You say you’re making great music, but you’re looking for more exposure so you can reach a larger audience?

A well-written music review that positively glows about you and the unique music you make – especially if it pulls a bunch of new listeners your way – is a fantastic way to increase and maintain your market niche and momentum.

Now, let’s say you’ve just heard from a music reviewer. She or he has expressed an interest in writing about your latest release.


But before you get too excited, take a moment to ponder some questions.

Checklist of things that make you easier to write about
* How easy are you making it for the reviewer to hear your latest release?
* Do you have sound files online they can link to in the review, links that can help potential new fans hear what your new song(s) sound like?
* How about photos of you and the band?
* What kinds of biographical information – including names and dates of your releases – have you made available?

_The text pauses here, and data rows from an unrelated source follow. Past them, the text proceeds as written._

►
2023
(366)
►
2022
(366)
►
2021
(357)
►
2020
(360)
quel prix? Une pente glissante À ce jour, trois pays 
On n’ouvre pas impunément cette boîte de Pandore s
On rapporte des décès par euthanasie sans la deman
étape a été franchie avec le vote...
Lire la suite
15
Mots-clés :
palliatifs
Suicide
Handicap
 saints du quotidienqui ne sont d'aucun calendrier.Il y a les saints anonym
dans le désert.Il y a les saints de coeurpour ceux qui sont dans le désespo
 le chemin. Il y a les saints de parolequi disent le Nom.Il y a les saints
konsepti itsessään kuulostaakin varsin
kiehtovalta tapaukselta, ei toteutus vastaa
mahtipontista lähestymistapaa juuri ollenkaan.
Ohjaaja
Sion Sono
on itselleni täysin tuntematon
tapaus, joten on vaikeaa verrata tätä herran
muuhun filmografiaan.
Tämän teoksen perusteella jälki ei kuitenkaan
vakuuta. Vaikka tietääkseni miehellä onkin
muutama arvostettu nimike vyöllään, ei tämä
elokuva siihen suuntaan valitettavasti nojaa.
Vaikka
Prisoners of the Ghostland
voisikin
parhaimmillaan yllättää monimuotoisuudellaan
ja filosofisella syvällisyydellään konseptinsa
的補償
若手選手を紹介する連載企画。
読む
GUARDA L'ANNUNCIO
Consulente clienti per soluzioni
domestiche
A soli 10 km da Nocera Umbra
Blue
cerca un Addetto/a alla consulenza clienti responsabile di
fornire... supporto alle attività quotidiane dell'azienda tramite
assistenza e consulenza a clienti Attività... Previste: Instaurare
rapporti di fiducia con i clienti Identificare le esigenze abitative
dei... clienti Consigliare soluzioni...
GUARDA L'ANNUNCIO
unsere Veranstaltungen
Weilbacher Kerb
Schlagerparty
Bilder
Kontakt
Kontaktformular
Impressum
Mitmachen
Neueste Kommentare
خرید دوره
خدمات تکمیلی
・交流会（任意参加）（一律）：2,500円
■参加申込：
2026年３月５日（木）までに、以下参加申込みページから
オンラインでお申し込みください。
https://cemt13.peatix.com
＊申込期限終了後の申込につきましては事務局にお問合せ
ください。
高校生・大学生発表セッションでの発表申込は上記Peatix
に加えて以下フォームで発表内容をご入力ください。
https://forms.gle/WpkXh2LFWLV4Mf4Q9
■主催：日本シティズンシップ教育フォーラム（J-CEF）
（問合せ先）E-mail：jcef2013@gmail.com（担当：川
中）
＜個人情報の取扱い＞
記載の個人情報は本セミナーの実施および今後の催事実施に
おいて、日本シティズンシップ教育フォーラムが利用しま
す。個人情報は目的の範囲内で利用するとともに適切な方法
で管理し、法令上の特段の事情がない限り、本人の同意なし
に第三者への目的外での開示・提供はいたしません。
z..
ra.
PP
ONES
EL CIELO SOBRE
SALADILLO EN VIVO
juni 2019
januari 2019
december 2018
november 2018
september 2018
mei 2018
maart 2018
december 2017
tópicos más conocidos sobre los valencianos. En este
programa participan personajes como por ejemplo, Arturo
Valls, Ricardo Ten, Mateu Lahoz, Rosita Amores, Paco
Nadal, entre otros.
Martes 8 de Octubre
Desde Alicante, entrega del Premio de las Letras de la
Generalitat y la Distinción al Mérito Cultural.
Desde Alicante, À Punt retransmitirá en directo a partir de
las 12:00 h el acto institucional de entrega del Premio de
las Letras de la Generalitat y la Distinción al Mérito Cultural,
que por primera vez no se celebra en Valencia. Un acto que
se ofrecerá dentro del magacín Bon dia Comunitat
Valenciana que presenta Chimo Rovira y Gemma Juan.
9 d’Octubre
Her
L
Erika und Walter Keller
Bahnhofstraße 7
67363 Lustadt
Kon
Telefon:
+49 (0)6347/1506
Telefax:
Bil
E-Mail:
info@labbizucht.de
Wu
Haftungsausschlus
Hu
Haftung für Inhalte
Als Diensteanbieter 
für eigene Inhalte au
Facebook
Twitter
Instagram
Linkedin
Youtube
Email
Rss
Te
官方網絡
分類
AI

* And lastly, it’s often true that what really makes a review come “alive” are a few choice quotes by the artist – is it easy for a writer to get that, either online or via contact information for a short and sweet interview?

First questions first.
Once you’re ready to work with a music reviewer, find out if they’re O.K. with downloading your stuff. Many (like me), spend way too much time on a computer keyboard already, and much prefer receiving new music in the mail, via a CD.

Secondly, how accessible are the new songs you just released? Do you have all, or at least, some of them, posted online?

Your website is fine, but what’s even better as far as online music review content are sound files located at places like Lastfm or sound cloud, or similar sites, so that your songs are just a click away.

Sure, a good music reviewer is always going to include a link to your website, that’s a no-brainer. But if you’ve made links to your sound files available, now you’ve empowered us music reviewers to include your songs right inside our review(s) — allowing potential new listeners to hear and evaluate your music for themselves.

Musicians and writers both respond to their “muse”
writingmusicWhile I can speak only for myself, I believe most good music reviewers are motivated far more by good music and the good musicians behind that music then they are by ego. That means, most of us are are driven by our own creative “muse,” we love to write – especially about good music – and are waiting for just the right artist to cross our path so we can do our own creative “thing.”

We don’t really care that much if someone hasn’t made it “big” yet – it’s much more about, “do I resonate to this music? Will others?!”.

And, sometimes it’s the artists people haven’t discovered yet that can really be the most fun to write about – it’s a great feeling knowing something you’ve written has made a difference to a talented and deserving new (or old) artist.

Musicians and writers both have limited free time
Many music reviewers – myself included – share something else with many musicians.

We often hold day jobs! Yes, that’s right!

That means, we, like you, sometimes have a limited amount of time to indulge in our creative passion. You can make it so much easier on us if your biographical information is easy to locate online. These days, most artists include that on their website, but you’d be surprised just how many still don’t. Please don’t make us search endlessly into the night on blog pages or myspace to gather the facts we so need to do a quality job writing about you.

Song lyrics can also be extremely helpful, particularly if we’re trying to become quickly acquainted with your music. Whenever possible, include a page on your website with song titles and lyrics, particularly so we can make sure we’re quoting a song lyric correctly.

Do you have P.R. folks or folks at your record label who will build you a Wikipedia page? That’s always a Godsend for those of us working hard to produce the very best, most accurate and up-to-date review possible. A good Wikipedia page will include biographical information including date of birth, hometown, a complete discography, stuff people are interested in when deciding whether to explore your music more.

How about photos?

Personally speaking, I always like to have at least 5-6 photos of a band or musician to choose from that depict them both in portrait mode as well as in their element – performing onstage. I also usually try to include at least one good quality YouTube somewhere in my reviews.

Operator, won’t you help me place this call?
When all is said and done, phone interviews are often the best way to make a big, favorable impression on a reviewer. You’re honoring that person with a few minutes of your time to talk about what got you into music, what inspired this new release, your favorite recent concert experience and so on.

If you’re on Twitter, follow us music reviewers back. That way, if we’re interested in writing about you we can Direct message you for more information, or vice-versa.

It’s a Win / Win!

And that’s something everyone loves in the world of music.